• TRAVAIL À FAIRE
1. Répondez à ces questions sur le texte consacré à la donation graduelle :
(a) Jusqu'à quand le bien donné reste-t-il indisponible ?
(b) Quel article du Code civil permet au donateur de désigner un second gratifié subsidiaire ?
(c) Quand le premier gratifié abandonne la jouissance des biens au second gratifié, qui assume les charges liées à ces biens ?
2. Poursuivez le texte sur la donation graduelle après sa dernière phrase.

• EXTRAIT FOURNI
╔══

Informer ou non le second gratifié. – En cas de donation graduelle, le donateur devra décider s’il souhaite informer ou non le second gratifié de la libéralité qu’il lui consent. Une intervention du second gratifié dès l’acte de donation permet de garantir la pleine exécution de la donation graduelle. Ainsi lorsque le gratifié est un enfant handicapé, le donateur est assuré que les biens donnés seront dévolus, à moindre coût fiscal, selon sa volonté.

 

Remarque  :  Le donateur a la possibilité toutefois, en cas d’incertitude quant à l’acceptation du second gratifié, de désigner un second gratifié subsidiaire (C. civ., art. 1056). Limitant ainsi les risques, le donateur pourra préférer ne pas informer le donataire en second, afin de conserver la faculté de révoquer la donation à l’égard de ce dernier, jusqu’à la date où il lui fera mention de l’acte, voire jusqu’à son décès (C. civ., art. 1055).

 

1.3.  Conseils à donner 

 

Indisponibilité du bien donné. – La libéralité graduelle rend le bien donné indisponible jusqu’au décès du premier gratifié. Le notaire doit s’assurer que le disposant et le premier gratifié ont bien compris les conséquences d’une telle libéralité et qu’elle correspond bien à leur souhait. Si le disposant souhaite que le premier gratifié puisse disposer à titre onéreux du bien donné en cas de besoin, on lui conseillera alors de consentir une libéralité résiduelle et non pas graduelle.

 

Faculté d’abandon de la jouissance des biens donnés. – Le notaire informera le premier gratifié de la faculté qui lui est offerte par la loi d’abandonner la jouissance des biens donnés par anticipation au profit du second gratifié. Par convention, ce dernier s’engagera alors à assumer l’intégralité des charges relatives aux biens donnés.

 

  1. Vérifications préalables

 

Il conviendra de contrôler : 

 

  • Capacité des parties (notamment, la capacité du testateur, en cas de legs) ;
  • Lien de parenté éventuel entre le donateur et le premier gratifié ainsi que le second gratifié ;
  • Objet de la donation : le donateur est-il bien propriétaire des biens donnés ? Doit-il obtenir le consentement d’un tiers (conjoint, associé en cas de cession de parts sociales…) pour transmettre ces biens ?

╚══

• EXTRAIT DE DONNÉES
╔══

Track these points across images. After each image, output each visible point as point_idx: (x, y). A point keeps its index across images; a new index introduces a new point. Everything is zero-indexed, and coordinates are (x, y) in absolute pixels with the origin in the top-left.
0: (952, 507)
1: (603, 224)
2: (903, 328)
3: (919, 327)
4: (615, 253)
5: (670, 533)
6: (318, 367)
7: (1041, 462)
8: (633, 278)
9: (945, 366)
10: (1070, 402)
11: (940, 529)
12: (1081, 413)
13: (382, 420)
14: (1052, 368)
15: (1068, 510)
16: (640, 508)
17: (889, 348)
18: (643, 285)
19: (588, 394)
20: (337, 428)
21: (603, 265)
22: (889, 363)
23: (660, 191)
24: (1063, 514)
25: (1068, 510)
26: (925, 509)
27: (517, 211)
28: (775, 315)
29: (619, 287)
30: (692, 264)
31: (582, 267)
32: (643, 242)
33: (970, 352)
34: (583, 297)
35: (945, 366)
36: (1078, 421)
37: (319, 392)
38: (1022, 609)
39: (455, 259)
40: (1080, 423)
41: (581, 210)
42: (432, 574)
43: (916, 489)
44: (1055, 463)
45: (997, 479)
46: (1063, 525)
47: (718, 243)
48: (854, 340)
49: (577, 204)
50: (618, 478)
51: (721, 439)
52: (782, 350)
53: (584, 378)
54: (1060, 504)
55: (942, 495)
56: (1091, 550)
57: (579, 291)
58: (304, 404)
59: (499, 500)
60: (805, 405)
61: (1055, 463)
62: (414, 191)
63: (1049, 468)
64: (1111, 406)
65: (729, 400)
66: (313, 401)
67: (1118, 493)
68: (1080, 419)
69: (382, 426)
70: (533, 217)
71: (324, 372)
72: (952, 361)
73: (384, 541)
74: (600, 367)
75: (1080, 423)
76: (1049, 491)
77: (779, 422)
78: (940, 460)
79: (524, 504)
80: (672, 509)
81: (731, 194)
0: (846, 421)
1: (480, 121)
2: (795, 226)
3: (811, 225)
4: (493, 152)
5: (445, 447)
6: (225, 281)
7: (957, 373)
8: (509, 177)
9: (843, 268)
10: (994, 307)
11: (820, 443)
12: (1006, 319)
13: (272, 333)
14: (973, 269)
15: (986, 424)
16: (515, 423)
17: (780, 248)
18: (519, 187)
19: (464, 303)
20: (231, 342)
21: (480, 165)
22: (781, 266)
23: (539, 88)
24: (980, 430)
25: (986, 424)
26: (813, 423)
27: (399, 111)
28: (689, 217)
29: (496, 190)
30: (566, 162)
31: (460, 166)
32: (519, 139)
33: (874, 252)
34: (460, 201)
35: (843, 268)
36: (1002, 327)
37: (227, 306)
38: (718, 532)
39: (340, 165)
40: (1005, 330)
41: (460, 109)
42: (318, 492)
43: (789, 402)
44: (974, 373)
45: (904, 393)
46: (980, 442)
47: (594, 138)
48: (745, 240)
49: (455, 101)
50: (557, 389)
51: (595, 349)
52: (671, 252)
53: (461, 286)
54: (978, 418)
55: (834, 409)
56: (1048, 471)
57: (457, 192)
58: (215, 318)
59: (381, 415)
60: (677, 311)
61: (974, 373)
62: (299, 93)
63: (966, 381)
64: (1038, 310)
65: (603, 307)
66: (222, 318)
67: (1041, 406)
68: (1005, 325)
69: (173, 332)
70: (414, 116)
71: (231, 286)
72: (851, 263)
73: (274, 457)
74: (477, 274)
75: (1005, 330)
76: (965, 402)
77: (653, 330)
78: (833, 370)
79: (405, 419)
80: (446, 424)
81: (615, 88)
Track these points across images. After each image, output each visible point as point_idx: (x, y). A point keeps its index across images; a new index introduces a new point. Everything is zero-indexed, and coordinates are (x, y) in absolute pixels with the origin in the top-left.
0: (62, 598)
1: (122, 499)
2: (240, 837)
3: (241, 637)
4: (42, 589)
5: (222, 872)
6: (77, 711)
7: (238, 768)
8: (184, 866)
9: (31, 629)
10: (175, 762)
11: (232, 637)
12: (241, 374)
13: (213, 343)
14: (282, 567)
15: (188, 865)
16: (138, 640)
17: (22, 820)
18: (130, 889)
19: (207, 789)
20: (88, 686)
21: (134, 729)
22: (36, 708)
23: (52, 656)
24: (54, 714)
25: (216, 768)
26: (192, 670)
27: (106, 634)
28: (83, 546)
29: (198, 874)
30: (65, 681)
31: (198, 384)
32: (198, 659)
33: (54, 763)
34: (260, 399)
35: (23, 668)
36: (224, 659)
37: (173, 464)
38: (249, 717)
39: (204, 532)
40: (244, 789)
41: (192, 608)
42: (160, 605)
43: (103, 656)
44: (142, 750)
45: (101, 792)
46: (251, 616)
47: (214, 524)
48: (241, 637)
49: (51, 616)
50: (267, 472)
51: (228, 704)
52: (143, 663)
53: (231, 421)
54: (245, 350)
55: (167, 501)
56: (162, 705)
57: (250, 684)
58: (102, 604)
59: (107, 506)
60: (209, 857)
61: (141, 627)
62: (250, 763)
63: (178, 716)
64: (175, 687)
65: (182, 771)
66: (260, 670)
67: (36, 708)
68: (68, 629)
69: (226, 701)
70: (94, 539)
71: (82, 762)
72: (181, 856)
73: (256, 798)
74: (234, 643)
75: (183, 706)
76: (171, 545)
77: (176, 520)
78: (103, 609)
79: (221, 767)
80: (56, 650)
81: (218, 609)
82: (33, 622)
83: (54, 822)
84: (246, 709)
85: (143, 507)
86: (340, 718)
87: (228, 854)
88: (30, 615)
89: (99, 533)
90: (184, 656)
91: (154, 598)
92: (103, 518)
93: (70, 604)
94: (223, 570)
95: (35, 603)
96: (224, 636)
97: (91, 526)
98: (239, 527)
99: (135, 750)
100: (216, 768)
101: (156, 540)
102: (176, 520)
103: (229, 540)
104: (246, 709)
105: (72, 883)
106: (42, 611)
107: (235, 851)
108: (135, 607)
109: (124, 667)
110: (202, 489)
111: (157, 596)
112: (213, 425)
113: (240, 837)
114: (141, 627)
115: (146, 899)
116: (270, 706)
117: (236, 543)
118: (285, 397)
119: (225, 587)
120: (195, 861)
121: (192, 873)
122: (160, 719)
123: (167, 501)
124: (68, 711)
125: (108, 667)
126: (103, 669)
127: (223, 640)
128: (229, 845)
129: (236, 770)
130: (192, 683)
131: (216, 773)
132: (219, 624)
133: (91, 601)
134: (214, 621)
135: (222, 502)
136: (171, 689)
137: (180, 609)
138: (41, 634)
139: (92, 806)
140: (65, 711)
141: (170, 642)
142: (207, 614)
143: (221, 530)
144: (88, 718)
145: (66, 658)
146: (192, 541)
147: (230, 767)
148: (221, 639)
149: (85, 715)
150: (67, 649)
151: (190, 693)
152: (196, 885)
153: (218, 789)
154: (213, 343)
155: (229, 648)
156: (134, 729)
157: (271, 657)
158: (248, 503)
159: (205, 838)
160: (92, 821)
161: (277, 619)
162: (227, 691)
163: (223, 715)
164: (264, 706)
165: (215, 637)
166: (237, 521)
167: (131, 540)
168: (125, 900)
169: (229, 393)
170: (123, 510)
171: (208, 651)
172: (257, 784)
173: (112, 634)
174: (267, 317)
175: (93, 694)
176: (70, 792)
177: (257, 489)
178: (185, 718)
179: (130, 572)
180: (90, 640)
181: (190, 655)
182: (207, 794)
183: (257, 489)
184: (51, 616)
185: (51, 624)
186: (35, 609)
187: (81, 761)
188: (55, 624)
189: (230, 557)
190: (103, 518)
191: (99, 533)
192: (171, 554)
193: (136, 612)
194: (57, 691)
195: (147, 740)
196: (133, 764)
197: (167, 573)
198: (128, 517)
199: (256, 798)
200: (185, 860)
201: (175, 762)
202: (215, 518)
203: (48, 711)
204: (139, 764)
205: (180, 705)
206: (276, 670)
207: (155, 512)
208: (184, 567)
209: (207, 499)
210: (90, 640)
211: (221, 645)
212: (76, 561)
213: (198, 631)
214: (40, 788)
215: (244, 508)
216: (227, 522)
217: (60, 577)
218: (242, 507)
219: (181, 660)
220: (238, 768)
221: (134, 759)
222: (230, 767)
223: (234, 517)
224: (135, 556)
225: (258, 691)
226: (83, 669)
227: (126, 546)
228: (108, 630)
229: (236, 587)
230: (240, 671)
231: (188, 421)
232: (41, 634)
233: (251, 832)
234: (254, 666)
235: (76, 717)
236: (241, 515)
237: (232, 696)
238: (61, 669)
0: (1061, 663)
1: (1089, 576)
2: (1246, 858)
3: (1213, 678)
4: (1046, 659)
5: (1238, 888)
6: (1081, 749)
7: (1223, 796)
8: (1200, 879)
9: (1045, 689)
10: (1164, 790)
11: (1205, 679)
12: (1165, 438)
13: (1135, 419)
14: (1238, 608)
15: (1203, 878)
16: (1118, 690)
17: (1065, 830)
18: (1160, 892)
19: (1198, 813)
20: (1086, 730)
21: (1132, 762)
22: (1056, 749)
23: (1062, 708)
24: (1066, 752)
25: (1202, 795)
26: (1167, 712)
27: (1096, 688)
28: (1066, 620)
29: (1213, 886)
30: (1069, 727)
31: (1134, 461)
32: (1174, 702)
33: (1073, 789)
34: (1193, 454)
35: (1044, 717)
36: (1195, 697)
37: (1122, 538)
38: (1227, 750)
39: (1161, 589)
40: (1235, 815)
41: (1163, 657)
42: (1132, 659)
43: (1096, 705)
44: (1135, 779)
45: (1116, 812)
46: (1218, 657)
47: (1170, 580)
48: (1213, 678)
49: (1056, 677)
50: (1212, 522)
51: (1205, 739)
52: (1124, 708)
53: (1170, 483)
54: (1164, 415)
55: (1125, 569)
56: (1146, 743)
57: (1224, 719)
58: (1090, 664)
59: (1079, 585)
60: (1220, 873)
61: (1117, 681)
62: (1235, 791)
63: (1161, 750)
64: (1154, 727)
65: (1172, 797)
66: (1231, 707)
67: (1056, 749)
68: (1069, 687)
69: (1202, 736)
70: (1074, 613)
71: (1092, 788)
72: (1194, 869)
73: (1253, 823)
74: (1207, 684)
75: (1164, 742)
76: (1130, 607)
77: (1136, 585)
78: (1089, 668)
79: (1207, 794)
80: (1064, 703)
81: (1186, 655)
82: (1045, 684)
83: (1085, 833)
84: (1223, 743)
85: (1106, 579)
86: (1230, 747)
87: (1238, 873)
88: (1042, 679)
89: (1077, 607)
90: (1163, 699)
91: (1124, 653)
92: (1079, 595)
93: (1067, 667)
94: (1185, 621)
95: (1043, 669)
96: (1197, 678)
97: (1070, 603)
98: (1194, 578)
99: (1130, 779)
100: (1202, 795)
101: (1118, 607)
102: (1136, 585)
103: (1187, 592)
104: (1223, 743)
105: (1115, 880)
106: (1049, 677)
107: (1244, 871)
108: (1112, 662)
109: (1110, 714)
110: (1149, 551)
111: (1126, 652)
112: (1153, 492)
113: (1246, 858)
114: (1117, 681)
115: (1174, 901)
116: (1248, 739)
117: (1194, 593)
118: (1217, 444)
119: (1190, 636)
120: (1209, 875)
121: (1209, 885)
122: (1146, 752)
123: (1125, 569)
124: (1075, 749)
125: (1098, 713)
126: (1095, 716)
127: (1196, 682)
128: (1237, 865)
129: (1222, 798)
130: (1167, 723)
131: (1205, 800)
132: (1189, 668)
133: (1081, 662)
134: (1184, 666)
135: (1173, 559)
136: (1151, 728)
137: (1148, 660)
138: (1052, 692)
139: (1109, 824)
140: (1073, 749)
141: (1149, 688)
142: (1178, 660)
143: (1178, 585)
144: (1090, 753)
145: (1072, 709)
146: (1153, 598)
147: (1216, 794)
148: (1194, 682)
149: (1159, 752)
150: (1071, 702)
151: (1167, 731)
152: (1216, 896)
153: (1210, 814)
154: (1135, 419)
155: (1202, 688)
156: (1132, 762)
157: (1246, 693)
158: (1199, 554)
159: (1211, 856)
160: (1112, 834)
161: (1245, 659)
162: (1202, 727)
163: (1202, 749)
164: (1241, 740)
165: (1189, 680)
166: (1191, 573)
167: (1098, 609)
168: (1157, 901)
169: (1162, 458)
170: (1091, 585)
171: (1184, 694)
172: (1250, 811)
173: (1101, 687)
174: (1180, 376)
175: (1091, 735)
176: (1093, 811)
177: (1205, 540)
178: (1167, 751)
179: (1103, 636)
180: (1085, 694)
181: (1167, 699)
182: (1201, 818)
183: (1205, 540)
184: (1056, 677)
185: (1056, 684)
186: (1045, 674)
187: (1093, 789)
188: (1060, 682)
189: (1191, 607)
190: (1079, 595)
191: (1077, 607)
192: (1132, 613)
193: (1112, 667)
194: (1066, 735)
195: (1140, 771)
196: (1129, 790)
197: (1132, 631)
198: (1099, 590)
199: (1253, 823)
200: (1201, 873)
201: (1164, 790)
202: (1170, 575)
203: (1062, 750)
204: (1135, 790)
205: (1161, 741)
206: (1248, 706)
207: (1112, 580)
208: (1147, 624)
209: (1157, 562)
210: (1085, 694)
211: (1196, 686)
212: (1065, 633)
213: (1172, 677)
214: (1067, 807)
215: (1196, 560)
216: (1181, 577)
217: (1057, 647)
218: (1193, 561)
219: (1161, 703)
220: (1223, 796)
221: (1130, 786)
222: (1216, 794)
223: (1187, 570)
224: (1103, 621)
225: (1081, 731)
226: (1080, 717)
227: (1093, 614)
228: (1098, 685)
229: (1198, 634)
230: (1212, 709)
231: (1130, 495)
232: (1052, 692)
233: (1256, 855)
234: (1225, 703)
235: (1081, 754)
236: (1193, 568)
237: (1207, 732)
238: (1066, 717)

╚══

• RÉPONSES RÉDIGÉES
1.
(a) Jusqu'au décès du premier gratifié.
(b) L'article 1056 du Code civil.
(c) Le second gratifié, qui s'engage à assumer l'intégralité de ces charges.

2.
  • Nature des biens (pour les valeurs mobilières, rappeler la faculté de procéder à des arbitrages).

 

2.1.  Parties à l’acte 

 

2.1.1.  Capacité 

 

Capacité du disposant. – Les règles de capacité dépendent de la nature de la libéralité. En cas de donation graduelle, on appliquera les règles de capacité des donations en général (sur la donation, V. Fiche pratique n° 1708 ou Pratique notariale – Les actes, Fasc. 1210, Donation). En cas de legs graduel, ce sont les conditions de capacité pour tester qui s’appliquent (sur le testament, V. Fiche pratique n° 1795 ou Pratique notariale – Les actes, Fasc. 1525, Testament).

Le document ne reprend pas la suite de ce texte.